● TEXTO MOSTRADO
_____

32 años después de los sismos de 1985, otra andanada de movimientos telúricos arrasó con aquello que debió haber sido sustituido paulatinamente desde entonces y durante todo ese tiempo. Casas de adobe, caminos de terracería, construcciones urbanas carentes de las resistencias adecuadas para mantenerse erguidas en zonas sísmicas, y un montón de construcciones armadas al amparo de la corrupción y el mantenimiento de la pobreza como proyecto político ilegítimo, dieron como resultado la muerte de más de 400 personas y la pérdida de millones y millones de pesos en propiedades de seres humanos indefensos en este septiembre trágico de 2017.

Más allá de la responsabilidad moral y política de las autoridades federal y locales, este terremoto demanda una solución de raíz a problemas estructurales escondidos bajo el tapete del olvido y la negligencia. Hay que derrumbar buena parte de las construcciones dañadas y reforzar o también derribar aquellas otras susceptibles de colapsarse en el siguiente sismo, que con certeza sucederá dentro de un tiempo imposible de predecir. Esto implica la reconstrucción casi completa de colonias como la Roma, la Hipódromo Condesa, la Del Valle, entre otras en la Ciudad de México, pero también zonas en Morelos y Puebla, cuyo grado de riesgo es enorme.

Y si para Oaxaca y Chiapas, y también Guerrero, esto pasa por el tema de la superación de la pobreza extrema, en el caso de la capital del país la monumental inversión que se requiere para esta reconversión habitacional, implica la creación de un fondo de grandes magnitudes, reforzado con un modelo de asistencia social para aquellos que, al perderlo todo, han caído de la noche a la mañana en una situación de pobreza que no tenían antes de iniciar septiembre.

Es por ello que la discusión sobre la reasignación de partidas presupuestales para 2018 cobra importancia, incluyendo el tema de la reducción del financiamiento a los partidos en plena campaña presidencial. Miles de millones hacen diferencia, y serán detonador de mayores inversiones en un proyecto que no terminará en uno o dos años, y que apunta a cambiar la fisonomía de aquellas entidades que modifiquen su entorno urbano en función de esta realidad sísmica, que tendemos a olvidar y cuyos recordatorios nos cuestan caro en todo sentido.

Por supuesto que este tema de la reconstrucción será central en la campaña presidencial de 2018, más aún cuando el debate sobre la próxima reforma fiscal se presente, y en el entendido de que este será inevitable, independientemente de los recursos extraordinarios que se requieren para esta tarea monumental. Lo que no se hizo en 32 años, porque supusimos que las nuevas construcciones aguantaban todo y las viejas ya lo habían resistido, tendrá que realizarse con mayor celeridad, precisión, transparencia y profesionalismo. La memoria de las víctimas del sismo nos lo demanda, en la medida en que muchos de ellos hubiesen sobrevivido si las cosas se hubiesen hecho correctamente. Es momento de corregir a fondo, pagando los costos económicos y políticos de la negligencia histórica que nos caracteriza.

_____

● FILAS GUARDADAS

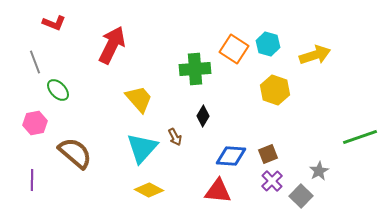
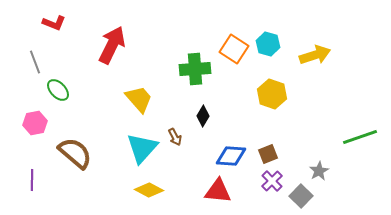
yellow hexagon: moved 3 px left, 4 px down
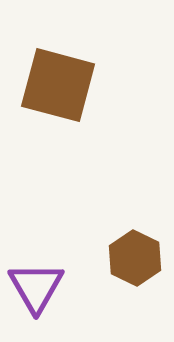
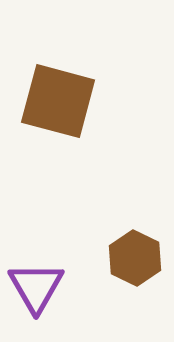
brown square: moved 16 px down
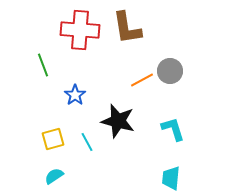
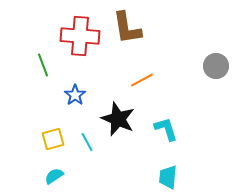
red cross: moved 6 px down
gray circle: moved 46 px right, 5 px up
black star: moved 2 px up; rotated 8 degrees clockwise
cyan L-shape: moved 7 px left
cyan trapezoid: moved 3 px left, 1 px up
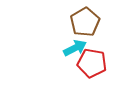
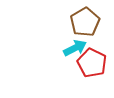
red pentagon: rotated 16 degrees clockwise
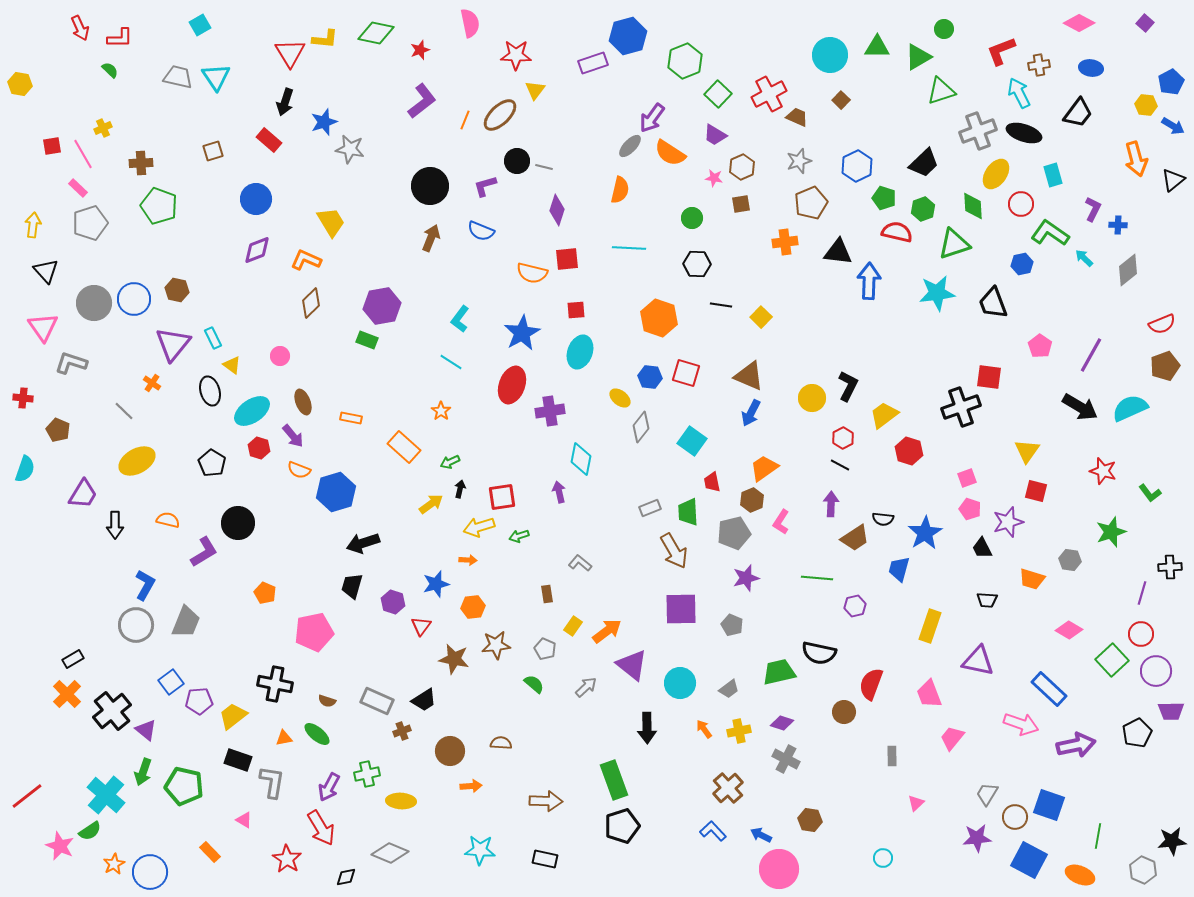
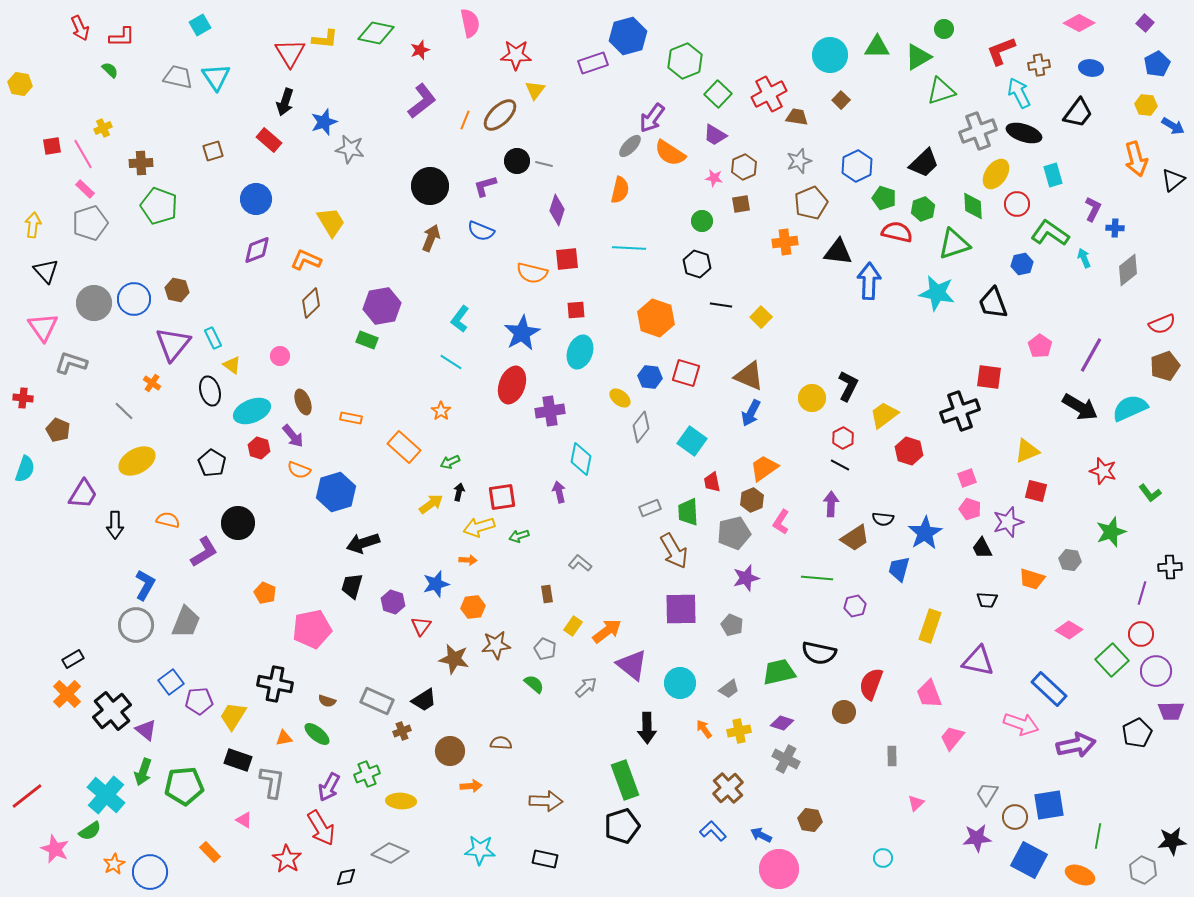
red L-shape at (120, 38): moved 2 px right, 1 px up
blue pentagon at (1171, 82): moved 14 px left, 18 px up
brown trapezoid at (797, 117): rotated 15 degrees counterclockwise
gray line at (544, 167): moved 3 px up
brown hexagon at (742, 167): moved 2 px right
pink rectangle at (78, 188): moved 7 px right, 1 px down
red circle at (1021, 204): moved 4 px left
green circle at (692, 218): moved 10 px right, 3 px down
blue cross at (1118, 225): moved 3 px left, 3 px down
cyan arrow at (1084, 258): rotated 24 degrees clockwise
black hexagon at (697, 264): rotated 16 degrees clockwise
cyan star at (937, 293): rotated 18 degrees clockwise
orange hexagon at (659, 318): moved 3 px left
black cross at (961, 407): moved 1 px left, 4 px down
cyan ellipse at (252, 411): rotated 12 degrees clockwise
yellow triangle at (1027, 451): rotated 32 degrees clockwise
black arrow at (460, 489): moved 1 px left, 3 px down
pink pentagon at (314, 632): moved 2 px left, 3 px up
yellow trapezoid at (233, 716): rotated 20 degrees counterclockwise
green cross at (367, 774): rotated 10 degrees counterclockwise
green rectangle at (614, 780): moved 11 px right
green pentagon at (184, 786): rotated 18 degrees counterclockwise
blue square at (1049, 805): rotated 28 degrees counterclockwise
pink star at (60, 846): moved 5 px left, 3 px down
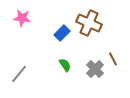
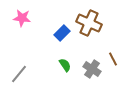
gray cross: moved 3 px left; rotated 12 degrees counterclockwise
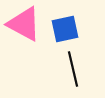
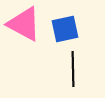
black line: rotated 12 degrees clockwise
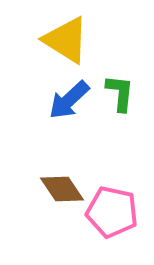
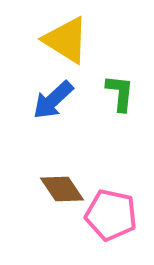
blue arrow: moved 16 px left
pink pentagon: moved 1 px left, 3 px down
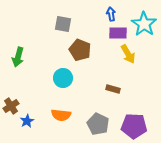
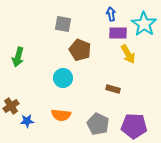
blue star: rotated 24 degrees clockwise
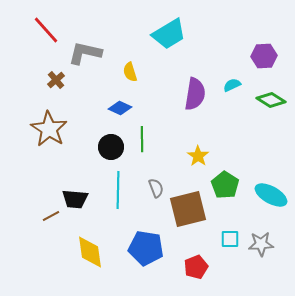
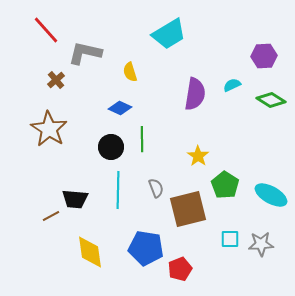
red pentagon: moved 16 px left, 2 px down
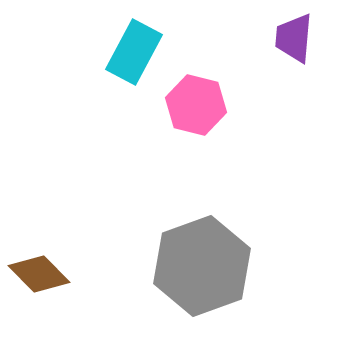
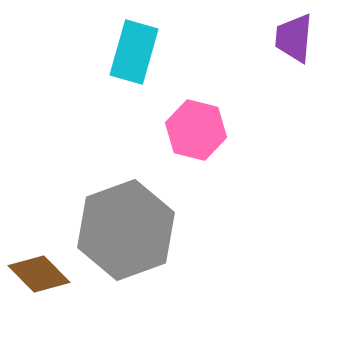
cyan rectangle: rotated 12 degrees counterclockwise
pink hexagon: moved 25 px down
gray hexagon: moved 76 px left, 36 px up
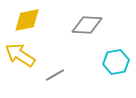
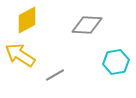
yellow diamond: rotated 16 degrees counterclockwise
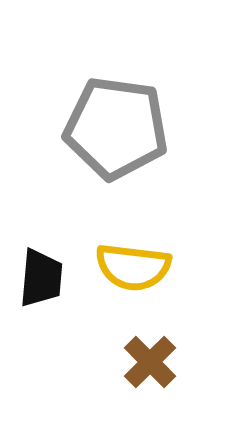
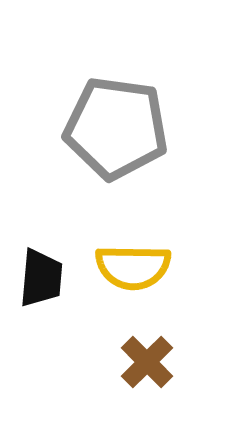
yellow semicircle: rotated 6 degrees counterclockwise
brown cross: moved 3 px left
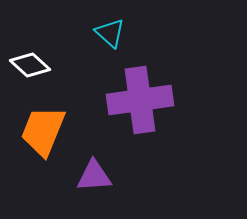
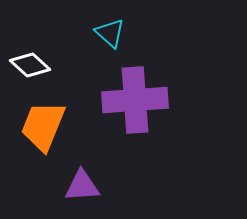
purple cross: moved 5 px left; rotated 4 degrees clockwise
orange trapezoid: moved 5 px up
purple triangle: moved 12 px left, 10 px down
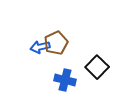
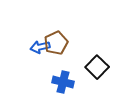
blue cross: moved 2 px left, 2 px down
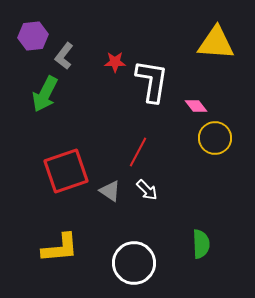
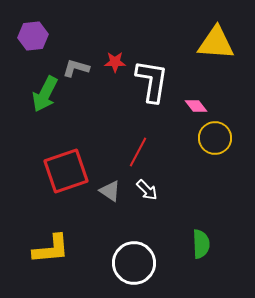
gray L-shape: moved 12 px right, 12 px down; rotated 68 degrees clockwise
yellow L-shape: moved 9 px left, 1 px down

_____

● TAREAS
[a] Enumera los estados, sin contar la Ciudad de México, que se mencionan en el texto sobre los sismos de 2017.
[b] Convierte en una lista breve el párrafo del texto sobre los sismos de 2017 que empieza con "Más allá de la responsabilidad moral", sin perder sus datos principales.
[c] Según el texto sobre los sismos de 2017, ¿cuántas personas murieron?
Las filas son un material independiente del texto.

● RESULTADOS
[a] Morelos, Puebla, Oaxaca, Chiapas y Guerrero.

[b]
- Más allá de la responsabilidad de las autoridades federal y locales, el terremoto exige resolver de raíz problemas estructurales ocultos por el olvido y la negligencia.
- Hay que derribar buena parte de las construcciones dañadas. También hay que reforzar o derribar las que podrían colapsar en el próximo sismo, cuyo momento es imposible de predecir.
- Esto supone reconstruir casi por completo colonias de la Ciudad de México como la Roma, la Hipódromo Condesa y la Del Valle, además de zonas de Morelos y Puebla con un riesgo enorme.

[c] Murieron más de 400 personas.